Task statement:
Only the lines from the top of the records below through the line containing "G04 Created by" should be printed, exactly and without pictures.

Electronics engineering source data
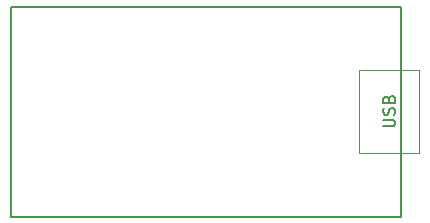
<source format=gbr>
%TF.GenerationSoftware,KiCad,Pcbnew,8.0.6*%
%TF.CreationDate,2024-12-01T20:43:42-07:00*%
%TF.ProjectId,newk-tabesque48,6e65776b-2d74-4616-9265-737175653438,rev?*%
%TF.SameCoordinates,Original*%
%TF.FileFunction,Other,Comment*%
%FSLAX46Y46*%
G04 Gerber Fmt 4.6, Leading zero omitted, Abs format (unit mm)*
G04 Created by KiCad (PCBNEW 8.0.6) date 2024-12-01 20:43:42*
%MOMM*%
%LPD*%
G01*
G04 APERTURE LIST*
%ADD10C,0.150000*%
%ADD11C,0.200000*%
%ADD12C,0.100000*%
G04 APERTURE END LIST*
D10*
X247951319Y-37742654D02*
X248760842Y-37742654D01*
X248760842Y-37742654D02*
X248856080Y-37695035D01*
X248856080Y-37695035D02*
X248903700Y-37647416D01*
X248903700Y-37647416D02*
X248951319Y-37552178D01*
X248951319Y-37552178D02*
X248951319Y-37361702D01*
X248951319Y-37361702D02*
X248903700Y-37266464D01*
X248903700Y-37266464D02*
X248856080Y-37218845D01*
X248856080Y-37218845D02*
X248760842Y-37171226D01*
X248760842Y-37171226D02*
X247951319Y-37171226D01*
X248903700Y-36742654D02*
X248951319Y-36599797D01*
X248951319Y-36599797D02*
X248951319Y-36361702D01*
X248951319Y-36361702D02*
X248903700Y-36266464D01*
X248903700Y-36266464D02*
X248856080Y-36218845D01*
X248856080Y-36218845D02*
X248760842Y-36171226D01*
X248760842Y-36171226D02*
X248665604Y-36171226D01*
X248665604Y-36171226D02*
X248570366Y-36218845D01*
X248570366Y-36218845D02*
X248522747Y-36266464D01*
X248522747Y-36266464D02*
X248475128Y-36361702D01*
X248475128Y-36361702D02*
X248427509Y-36552178D01*
X248427509Y-36552178D02*
X248379890Y-36647416D01*
X248379890Y-36647416D02*
X248332271Y-36695035D01*
X248332271Y-36695035D02*
X248237033Y-36742654D01*
X248237033Y-36742654D02*
X248141795Y-36742654D01*
X248141795Y-36742654D02*
X248046557Y-36695035D01*
X248046557Y-36695035D02*
X247998938Y-36647416D01*
X247998938Y-36647416D02*
X247951319Y-36552178D01*
X247951319Y-36552178D02*
X247951319Y-36314083D01*
X247951319Y-36314083D02*
X247998938Y-36171226D01*
X248427509Y-35409321D02*
X248475128Y-35266464D01*
X248475128Y-35266464D02*
X248522747Y-35218845D01*
X248522747Y-35218845D02*
X248617985Y-35171226D01*
X248617985Y-35171226D02*
X248760842Y-35171226D01*
X248760842Y-35171226D02*
X248856080Y-35218845D01*
X248856080Y-35218845D02*
X248903700Y-35266464D01*
X248903700Y-35266464D02*
X248951319Y-35361702D01*
X248951319Y-35361702D02*
X248951319Y-35742654D01*
X248951319Y-35742654D02*
X247951319Y-35742654D01*
X247951319Y-35742654D02*
X247951319Y-35409321D01*
X247951319Y-35409321D02*
X247998938Y-35314083D01*
X247998938Y-35314083D02*
X248046557Y-35266464D01*
X248046557Y-35266464D02*
X248141795Y-35218845D01*
X248141795Y-35218845D02*
X248237033Y-35218845D01*
X248237033Y-35218845D02*
X248332271Y-35266464D01*
X248332271Y-35266464D02*
X248379890Y-35314083D01*
X248379890Y-35314083D02*
X248427509Y-35409321D01*
X248427509Y-35409321D02*
X248427509Y-35742654D01*
%TO.C,U1*%
D11*
X249491500Y-45370750D02*
X216471500Y-45370750D01*
X216471500Y-27590750D01*
X249491500Y-27590750D01*
X249491500Y-45370750D01*
D12*
X251011500Y-32930750D02*
X245911500Y-32930750D01*
X245911500Y-40030750D01*
X251011500Y-40030750D01*
X251011500Y-32930750D01*
%TD*%
M02*

</source>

Answer to the problem:
<source format=gbr>
%TF.GenerationSoftware,KiCad,Pcbnew,8.0.6*%
%TF.CreationDate,2024-12-01T20:43:42-07:00*%
%TF.ProjectId,newk-tabesque48,6e65776b-2d74-4616-9265-737175653438,rev?*%
%TF.SameCoordinates,Original*%
%TF.FileFunction,Other,Comment*%
%FSLAX46Y46*%
G04 Gerber Fmt 4.6, Leading zero omitted, Abs format (unit mm)*
G04 Created by KiCad (PCBNEW 8.0.6) date 2024-12-01 20:43:42*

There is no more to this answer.